**About this task**
Images aside, return all the entries exactly.

(Stored data entries)
####
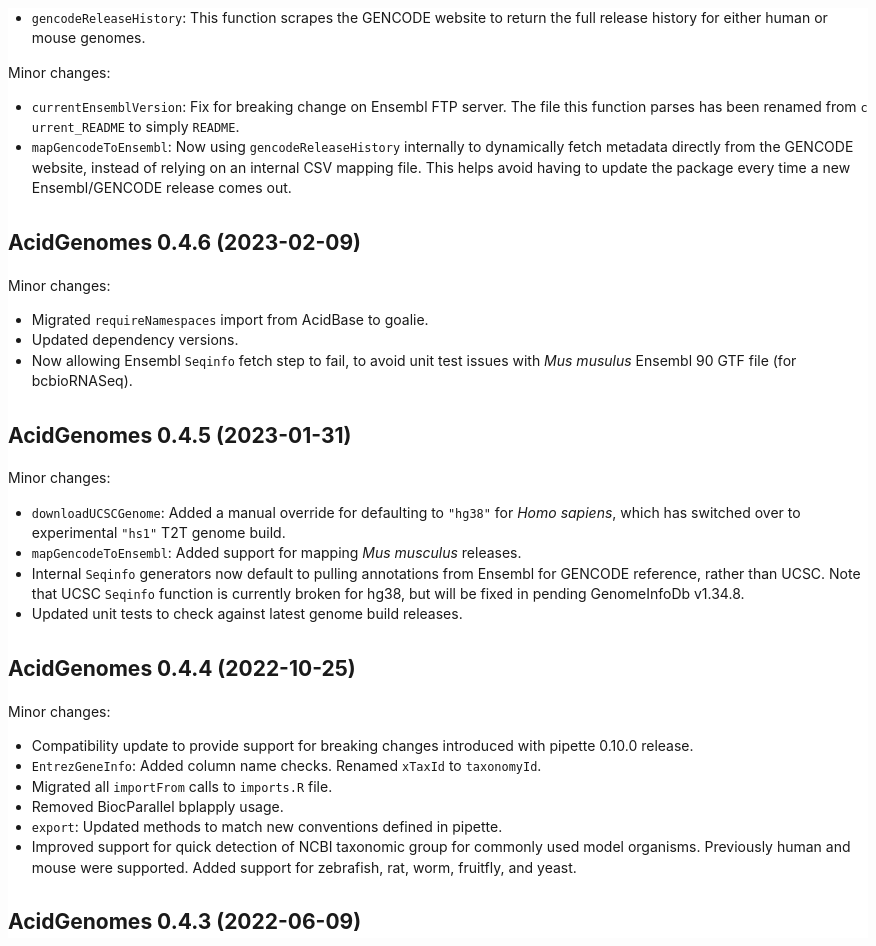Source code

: - `gencodeReleaseHistory`: This function scrapes the GENCODE website to return
  the full release history for either human or mouse genomes.

Minor changes:

- `currentEnsemblVersion`: Fix for breaking change on Ensembl FTP server.
  The file this function parses has been renamed from `current_README` to
  simply `README`.
- `mapGencodeToEnsembl`: Now using `gencodeReleaseHistory` internally to
  dynamically fetch metadata directly from the GENCODE website, instead of
  relying on an internal CSV mapping file. This helps avoid having to update
  the package every time a new Ensembl/GENCODE release comes out.

## AcidGenomes 0.4.6 (2023-02-09)

Minor changes:

- Migrated `requireNamespaces` import from AcidBase to goalie.
- Updated dependency versions.
- Now allowing Ensembl `Seqinfo` fetch step to fail, to avoid unit test
  issues with _Mus musulus_ Ensembl 90 GTF file (for bcbioRNASeq).

## AcidGenomes 0.4.5 (2023-01-31)

Minor changes:

- `downloadUCSCGenome`: Added a manual override for defaulting to `"hg38"`
  for _Homo sapiens_, which has switched over to experimental `"hs1"` T2T
  genome build.
- `mapGencodeToEnsembl`: Added support for mapping _Mus musculus_ releases.
- Internal `Seqinfo` generators now default to pulling annotations from Ensembl
  for GENCODE reference, rather than UCSC. Note that UCSC `Seqinfo` function
  is currently broken for hg38, but will be fixed in pending GenomeInfoDb
  v1.34.8.
- Updated unit tests to check against latest genome build releases.

## AcidGenomes 0.4.4 (2022-10-25)

Minor changes:

- Compatibility update to provide support for breaking changes introduced with
  pipette 0.10.0 release.
- `EntrezGeneInfo`: Added column name checks. Renamed `xTaxId` to `taxonomyId`.
- Migrated all `importFrom` calls to `imports.R` file.
- Removed BiocParallel bplapply usage.
- `export`: Updated methods to match new conventions defined in pipette.
- Improved support for quick detection of NCBI taxonomic group for commonly
  used model organisms. Previously human and mouse were supported. Added support
  for zebrafish, rat, worm, fruitfly, and yeast.

## AcidGenomes 0.4.3 (2022-06-09)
####
**Exercise response**
Source code

: - `gencodeReleaseHistory`: This function scrapes the GENCODE website to return
  the full release history for either human or mouse genomes.

Minor changes:

- `currentEnsemblVersion`: Fix for breaking change on Ensembl FTP server.
  The file this function parses has been renamed from `current_README` to
  simply `README`.
- `mapGencodeToEnsembl`: Now using `gencodeReleaseHistory` internally to
  dynamically fetch metadata directly from the GENCODE website, instead of
  relying on an internal CSV mapping file. This helps avoid having to update
  the package every time a new Ensembl/GENCODE release comes out.

## AcidGenomes 0.4.6 (2023-02-09)

Minor changes:

- Migrated `requireNamespaces` import from AcidBase to goalie.
- Updated dependency versions.
- Now allowing Ensembl `Seqinfo` fetch step to fail, to avoid unit test
  issues with _Mus musulus_ Ensembl 90 GTF file (for bcbioRNASeq).

## AcidGenomes 0.4.5 (2023-01-31)

Minor changes:

- `downloadUCSCGenome`: Added a manual override for defaulting to `"hg38"`
  for _Homo sapiens_, which has switched over to experimental `"hs1"` T2T
  genome build.
- `mapGencodeToEnsembl`: Added support for mapping _Mus musculus_ releases.
- Internal `Seqinfo` generators now default to pulling annotations from Ensembl
  for GENCODE reference, rather than UCSC. Note that UCSC `Seqinfo` function
  is currently broken for hg38, but will be fixed in pending GenomeInfoDb
  v1.34.8.
- Updated unit tests to check against latest genome build releases.

## AcidGenomes 0.4.4 (2022-10-25)

Minor changes:

- Compatibility update to provide support for breaking changes introduced with
  pipette 0.10.0 release.
- `EntrezGeneInfo`: Added column name checks. Renamed `xTaxId` to `taxonomyId`.
- Migrated all `importFrom` calls to `imports.R` file.
- Removed BiocParallel bplapply usage.
- `export`: Updated methods to match new conventions defined in pipette.
- Improved support for quick detection of NCBI taxonomic group for commonly
  used model organisms. Previously human and mouse were supported. Added support
  for zebrafish, rat, worm, fruitfly, and yeast.

## AcidGenomes 0.4.3 (2022-06-09)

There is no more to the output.